Thinking that I must have hallucinated the benchmark results, I decided to run additional tests and either prove or disprove my initial results. The first test was using Content Creation 2000 under Windows 2000. The following table shows the results of the first three runs at each bus speed:

Host Bus = &gt100MHz133MHzDefault
Run #124.024.723.1
Run #223.924.925.3
Run #324.724.525.1

The first three runs were with the 133MHz FSB setting (24.7, 24.9 and 24.5), followed by the 100MHz FSB setting (24.0, 23.9 and 24.7). Until the last run of the 100MHz setting, the results paralleled what I had seen during my initial tests, however the last run at 100MHz showed a result that was about the same as the 133MHz bus setting. I then ran three more tests using the ‘Default’ setting (which would be 100MHz in this case), and was even more surprised when the last two runs scored higher than any of the previous seven tests. In fact, the difference between the worst score and best was just short of 10% (23.1 vs 25.3) – far beyond the margin of error advertized by Ziff-Davis for their benchmark.

I then decided to run the Membench benchmark from Intelligent Firmware, and found that these also varied widely. Since every other motherboard I have tested with gave exactly the same results between test runs using Membench (assuming nothing changed between runs), I must conclude that for some unknown reason the motherboard itself is responsible for the variations. I ran both CC2000 and Membench at least 10 times each, and rarely got the same results twice. The variation with Membench was in the write and transfer tests (read test results were always the same).

What this means is that:

  • The 133MHz FSB setting does not provide any benefit at all
  • Users cannot enable the 133MHz FSB setting in any case, since the BIOS I have is not available to the public
  • SuperBypass is not an option currently, but will be offered in a soon-to-be-released BIOS update.

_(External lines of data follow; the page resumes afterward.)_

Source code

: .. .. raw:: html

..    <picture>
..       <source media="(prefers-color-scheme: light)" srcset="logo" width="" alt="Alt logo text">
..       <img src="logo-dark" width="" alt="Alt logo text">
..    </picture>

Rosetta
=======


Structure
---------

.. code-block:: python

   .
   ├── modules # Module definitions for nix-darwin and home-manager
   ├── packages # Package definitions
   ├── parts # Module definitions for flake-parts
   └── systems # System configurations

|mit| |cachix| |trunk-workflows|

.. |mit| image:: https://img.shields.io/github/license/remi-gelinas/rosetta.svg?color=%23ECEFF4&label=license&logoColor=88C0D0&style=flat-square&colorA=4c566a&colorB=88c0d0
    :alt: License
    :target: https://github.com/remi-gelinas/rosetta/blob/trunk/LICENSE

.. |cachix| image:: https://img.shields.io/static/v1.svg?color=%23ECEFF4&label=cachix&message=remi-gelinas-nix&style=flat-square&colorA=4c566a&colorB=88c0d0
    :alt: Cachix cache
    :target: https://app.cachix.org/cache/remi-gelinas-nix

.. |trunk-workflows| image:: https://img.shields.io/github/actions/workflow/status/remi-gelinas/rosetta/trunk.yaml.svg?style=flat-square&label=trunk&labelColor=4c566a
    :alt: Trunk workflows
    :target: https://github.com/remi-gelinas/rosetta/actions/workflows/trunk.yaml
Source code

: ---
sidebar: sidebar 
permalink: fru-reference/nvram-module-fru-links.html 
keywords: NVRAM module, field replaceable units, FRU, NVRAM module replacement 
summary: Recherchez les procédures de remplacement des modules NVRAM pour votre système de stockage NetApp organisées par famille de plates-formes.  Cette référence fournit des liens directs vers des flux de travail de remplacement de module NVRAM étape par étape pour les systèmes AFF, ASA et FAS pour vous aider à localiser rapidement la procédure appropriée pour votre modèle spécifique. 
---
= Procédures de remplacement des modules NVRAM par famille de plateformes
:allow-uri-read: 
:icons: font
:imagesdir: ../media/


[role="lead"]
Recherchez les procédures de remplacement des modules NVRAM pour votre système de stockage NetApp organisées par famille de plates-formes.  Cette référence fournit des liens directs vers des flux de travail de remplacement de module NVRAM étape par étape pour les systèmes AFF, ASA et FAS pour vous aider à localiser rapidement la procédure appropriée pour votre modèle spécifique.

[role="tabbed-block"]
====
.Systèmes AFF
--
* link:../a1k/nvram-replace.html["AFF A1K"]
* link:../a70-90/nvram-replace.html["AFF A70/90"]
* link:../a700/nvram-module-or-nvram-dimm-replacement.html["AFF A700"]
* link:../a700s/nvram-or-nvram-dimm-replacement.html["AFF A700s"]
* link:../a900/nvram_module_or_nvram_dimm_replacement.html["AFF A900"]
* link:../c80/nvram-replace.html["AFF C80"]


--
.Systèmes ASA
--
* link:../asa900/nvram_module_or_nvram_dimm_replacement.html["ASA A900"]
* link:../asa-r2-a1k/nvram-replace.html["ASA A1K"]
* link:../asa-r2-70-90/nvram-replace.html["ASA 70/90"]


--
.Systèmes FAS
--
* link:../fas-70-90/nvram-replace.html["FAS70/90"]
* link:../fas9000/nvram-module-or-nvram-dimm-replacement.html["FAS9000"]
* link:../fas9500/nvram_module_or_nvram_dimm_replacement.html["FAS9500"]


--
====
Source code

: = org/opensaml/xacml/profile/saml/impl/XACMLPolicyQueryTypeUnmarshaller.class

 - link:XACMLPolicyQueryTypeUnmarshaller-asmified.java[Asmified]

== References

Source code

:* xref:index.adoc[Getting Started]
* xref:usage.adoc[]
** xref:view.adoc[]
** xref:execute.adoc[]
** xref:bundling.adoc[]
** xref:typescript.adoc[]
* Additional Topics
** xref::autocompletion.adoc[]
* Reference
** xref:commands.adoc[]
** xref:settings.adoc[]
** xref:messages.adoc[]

To all of those readers who were confused or convinced I was on drugs, I must offer my sincere apologies for not investigating this issue more completely for the original review and also give my thanks to those who contacted me to find out what I had been taking while doing the evaluation, allowing me to follow up. This does not, in my opinion, lessen the quality or stability of this board for the professional who would not be attempting to play with non-default settings.